Assignment. No pictures, everything else exact: set down the entries in full.

Input for this task.
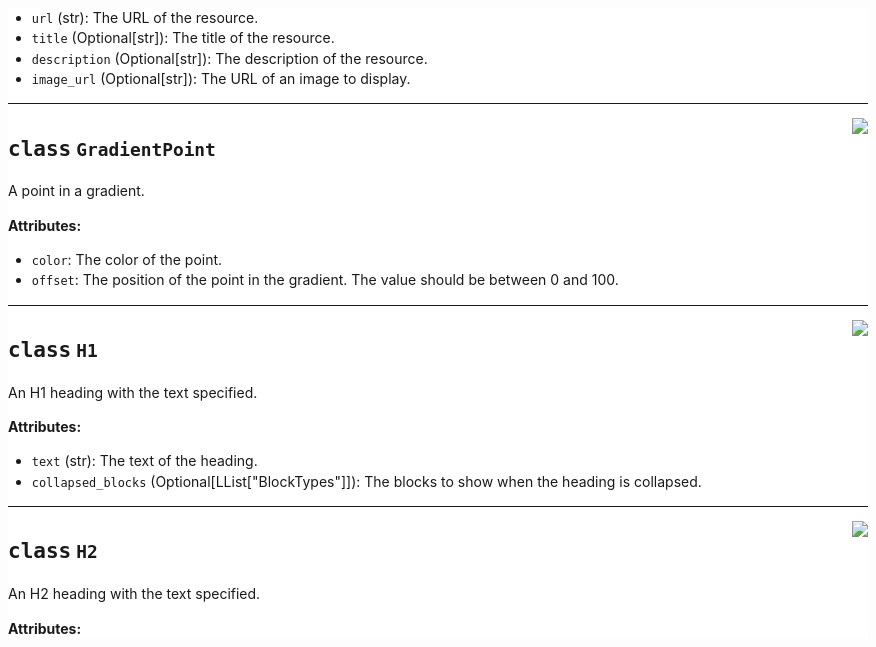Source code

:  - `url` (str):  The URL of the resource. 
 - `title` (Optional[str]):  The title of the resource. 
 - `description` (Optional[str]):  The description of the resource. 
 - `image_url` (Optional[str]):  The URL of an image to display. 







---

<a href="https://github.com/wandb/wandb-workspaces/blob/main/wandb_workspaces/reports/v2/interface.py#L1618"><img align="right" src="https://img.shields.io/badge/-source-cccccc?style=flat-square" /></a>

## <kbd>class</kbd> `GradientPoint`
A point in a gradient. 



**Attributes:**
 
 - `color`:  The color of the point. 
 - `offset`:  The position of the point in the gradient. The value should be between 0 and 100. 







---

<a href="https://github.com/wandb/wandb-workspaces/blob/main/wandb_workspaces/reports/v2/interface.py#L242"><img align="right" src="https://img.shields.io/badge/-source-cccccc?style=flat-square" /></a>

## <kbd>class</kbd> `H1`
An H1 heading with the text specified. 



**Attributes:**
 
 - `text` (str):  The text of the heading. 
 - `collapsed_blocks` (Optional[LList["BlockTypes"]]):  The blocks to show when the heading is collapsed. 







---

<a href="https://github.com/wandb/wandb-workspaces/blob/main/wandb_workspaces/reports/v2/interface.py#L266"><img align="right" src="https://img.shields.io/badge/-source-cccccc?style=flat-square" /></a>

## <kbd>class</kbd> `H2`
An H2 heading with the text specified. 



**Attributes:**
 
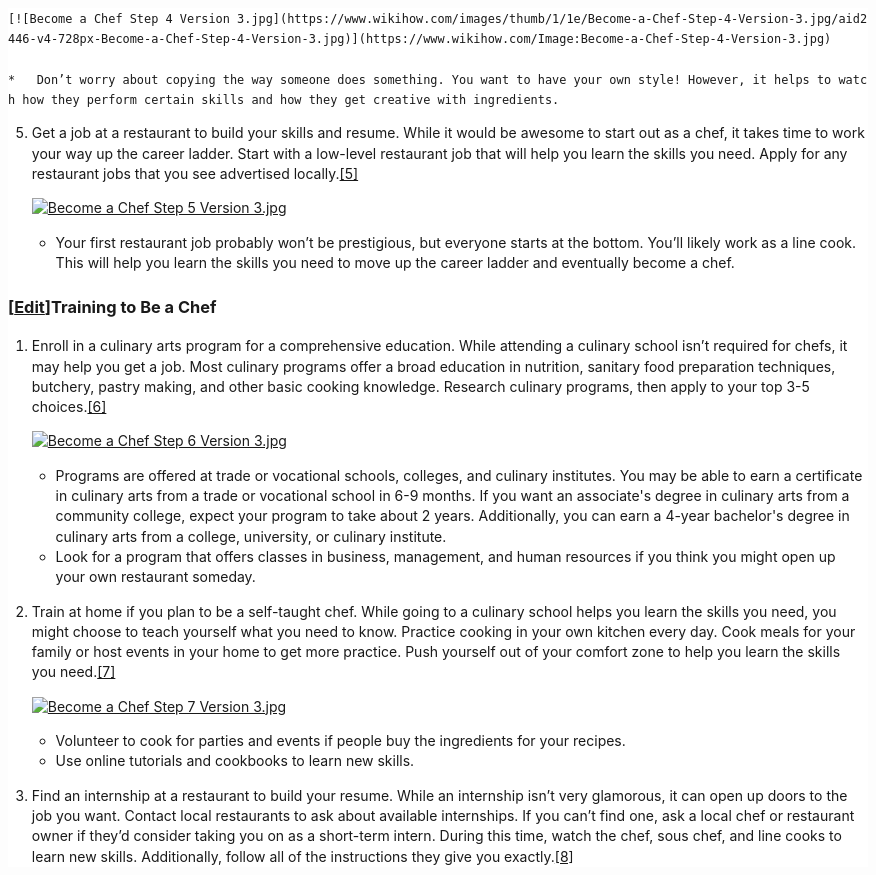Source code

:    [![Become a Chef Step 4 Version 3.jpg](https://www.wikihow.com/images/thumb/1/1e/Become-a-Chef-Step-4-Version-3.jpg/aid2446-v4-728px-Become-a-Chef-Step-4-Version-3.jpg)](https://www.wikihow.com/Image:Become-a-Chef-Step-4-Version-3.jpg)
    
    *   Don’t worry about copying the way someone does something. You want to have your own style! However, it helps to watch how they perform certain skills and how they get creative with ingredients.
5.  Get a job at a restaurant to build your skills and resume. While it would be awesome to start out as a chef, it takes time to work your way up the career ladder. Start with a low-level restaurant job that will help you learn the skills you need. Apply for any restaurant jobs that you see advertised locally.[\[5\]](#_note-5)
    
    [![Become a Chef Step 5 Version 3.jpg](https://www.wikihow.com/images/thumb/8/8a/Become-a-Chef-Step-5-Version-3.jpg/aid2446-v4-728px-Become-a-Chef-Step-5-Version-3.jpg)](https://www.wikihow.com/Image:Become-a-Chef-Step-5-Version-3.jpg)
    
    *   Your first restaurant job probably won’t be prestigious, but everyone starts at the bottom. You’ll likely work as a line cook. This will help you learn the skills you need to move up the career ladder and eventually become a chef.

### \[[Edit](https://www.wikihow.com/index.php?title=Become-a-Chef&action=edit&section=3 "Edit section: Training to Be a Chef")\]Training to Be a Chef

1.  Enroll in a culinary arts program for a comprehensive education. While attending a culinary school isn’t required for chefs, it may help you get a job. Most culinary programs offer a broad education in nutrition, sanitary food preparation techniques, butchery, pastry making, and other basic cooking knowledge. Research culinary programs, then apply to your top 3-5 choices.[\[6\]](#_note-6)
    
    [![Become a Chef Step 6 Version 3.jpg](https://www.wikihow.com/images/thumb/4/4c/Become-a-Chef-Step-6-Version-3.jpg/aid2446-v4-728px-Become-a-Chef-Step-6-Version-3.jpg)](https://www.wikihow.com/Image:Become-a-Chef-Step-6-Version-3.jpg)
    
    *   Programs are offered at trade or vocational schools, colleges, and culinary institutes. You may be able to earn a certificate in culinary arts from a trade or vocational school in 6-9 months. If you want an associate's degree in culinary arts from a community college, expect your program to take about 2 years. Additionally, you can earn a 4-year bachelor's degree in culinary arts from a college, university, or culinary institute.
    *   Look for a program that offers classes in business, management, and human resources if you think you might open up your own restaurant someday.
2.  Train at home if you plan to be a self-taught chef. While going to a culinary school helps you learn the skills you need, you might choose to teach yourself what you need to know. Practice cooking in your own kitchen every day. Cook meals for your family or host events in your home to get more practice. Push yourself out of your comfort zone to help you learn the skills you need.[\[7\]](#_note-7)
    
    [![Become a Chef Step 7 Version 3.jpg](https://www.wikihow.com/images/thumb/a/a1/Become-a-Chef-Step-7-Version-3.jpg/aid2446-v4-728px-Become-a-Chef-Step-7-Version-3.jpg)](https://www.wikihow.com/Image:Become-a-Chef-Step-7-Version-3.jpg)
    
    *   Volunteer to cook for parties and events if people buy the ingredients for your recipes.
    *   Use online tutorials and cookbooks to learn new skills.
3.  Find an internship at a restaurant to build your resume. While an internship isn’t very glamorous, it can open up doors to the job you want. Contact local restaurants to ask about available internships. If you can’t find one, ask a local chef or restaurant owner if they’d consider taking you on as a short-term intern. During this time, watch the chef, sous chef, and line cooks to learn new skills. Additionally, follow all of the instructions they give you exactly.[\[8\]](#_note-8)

Solved exercise.
Source code

:  - `url` (str):  The URL of the resource. 
 - `title` (Optional[str]):  The title of the resource. 
 - `description` (Optional[str]):  The description of the resource. 
 - `image_url` (Optional[str]):  The URL of an image to display. 







---

<a href="https://github.com/wandb/wandb-workspaces/blob/main/wandb_workspaces/reports/v2/interface.py#L1618"><img align="right" src="https://img.shields.io/badge/-source-cccccc?style=flat-square" /></a>

## <kbd>class</kbd> `GradientPoint`
A point in a gradient. 



**Attributes:**
 
 - `color`:  The color of the point. 
 - `offset`:  The position of the point in the gradient. The value should be between 0 and 100. 







---

<a href="https://github.com/wandb/wandb-workspaces/blob/main/wandb_workspaces/reports/v2/interface.py#L242"><img align="right" src="https://img.shields.io/badge/-source-cccccc?style=flat-square" /></a>

## <kbd>class</kbd> `H1`
An H1 heading with the text specified. 



**Attributes:**
 
 - `text` (str):  The text of the heading. 
 - `collapsed_blocks` (Optional[LList["BlockTypes"]]):  The blocks to show when the heading is collapsed. 







---

<a href="https://github.com/wandb/wandb-workspaces/blob/main/wandb_workspaces/reports/v2/interface.py#L266"><img align="right" src="https://img.shields.io/badge/-source-cccccc?style=flat-square" /></a>

## <kbd>class</kbd> `H2`
An H2 heading with the text specified. 



**Attributes:**
 
Source code

:    [![Become a Chef Step 4 Version 3.jpg](https://www.wikihow.com/images/thumb/1/1e/Become-a-Chef-Step-4-Version-3.jpg/aid2446-v4-728px-Become-a-Chef-Step-4-Version-3.jpg)](https://www.wikihow.com/Image:Become-a-Chef-Step-4-Version-3.jpg)
    
    *   Don’t worry about copying the way someone does something. You want to have your own style! However, it helps to watch how they perform certain skills and how they get creative with ingredients.
5.  Get a job at a restaurant to build your skills and resume. While it would be awesome to start out as a chef, it takes time to work your way up the career ladder. Start with a low-level restaurant job that will help you learn the skills you need. Apply for any restaurant jobs that you see advertised locally.[\[5\]](#_note-5)
    
    [![Become a Chef Step 5 Version 3.jpg](https://www.wikihow.com/images/thumb/8/8a/Become-a-Chef-Step-5-Version-3.jpg/aid2446-v4-728px-Become-a-Chef-Step-5-Version-3.jpg)](https://www.wikihow.com/Image:Become-a-Chef-Step-5-Version-3.jpg)
    
    *   Your first restaurant job probably won’t be prestigious, but everyone starts at the bottom. You’ll likely work as a line cook. This will help you learn the skills you need to move up the career ladder and eventually become a chef.

### \[[Edit](https://www.wikihow.com/index.php?title=Become-a-Chef&action=edit&section=3 "Edit section: Training to Be a Chef")\]Training to Be a Chef

1.  Enroll in a culinary arts program for a comprehensive education. While attending a culinary school isn’t required for chefs, it may help you get a job. Most culinary programs offer a broad education in nutrition, sanitary food preparation techniques, butchery, pastry making, and other basic cooking knowledge. Research culinary programs, then apply to your top 3-5 choices.[\[6\]](#_note-6)
    
    [![Become a Chef Step 6 Version 3.jpg](https://www.wikihow.com/images/thumb/4/4c/Become-a-Chef-Step-6-Version-3.jpg/aid2446-v4-728px-Become-a-Chef-Step-6-Version-3.jpg)](https://www.wikihow.com/Image:Become-a-Chef-Step-6-Version-3.jpg)
    
    *   Programs are offered at trade or vocational schools, colleges, and culinary institutes. You may be able to earn a certificate in culinary arts from a trade or vocational school in 6-9 months. If you want an associate's degree in culinary arts from a community college, expect your program to take about 2 years. Additionally, you can earn a 4-year bachelor's degree in culinary arts from a college, university, or culinary institute.
    *   Look for a program that offers classes in business, management, and human resources if you think you might open up your own restaurant someday.
2.  Train at home if you plan to be a self-taught chef. While going to a culinary school helps you learn the skills you need, you might choose to teach yourself what you need to know. Practice cooking in your own kitchen every day. Cook meals for your family or host events in your home to get more practice. Push yourself out of your comfort zone to help you learn the skills you need.[\[7\]](#_note-7)
    
    [![Become a Chef Step 7 Version 3.jpg](https://www.wikihow.com/images/thumb/a/a1/Become-a-Chef-Step-7-Version-3.jpg/aid2446-v4-728px-Become-a-Chef-Step-7-Version-3.jpg)](https://www.wikihow.com/Image:Become-a-Chef-Step-7-Version-3.jpg)
    
    *   Volunteer to cook for parties and events if people buy the ingredients for your recipes.
    *   Use online tutorials and cookbooks to learn new skills.
3.  Find an internship at a restaurant to build your resume. While an internship isn’t very glamorous, it can open up doors to the job you want. Contact local restaurants to ask about available internships. If you can’t find one, ask a local chef or restaurant owner if they’d consider taking you on as a short-term intern. During this time, watch the chef, sous chef, and line cooks to learn new skills. Additionally, follow all of the instructions they give you exactly.[\[8\]](#_note-8)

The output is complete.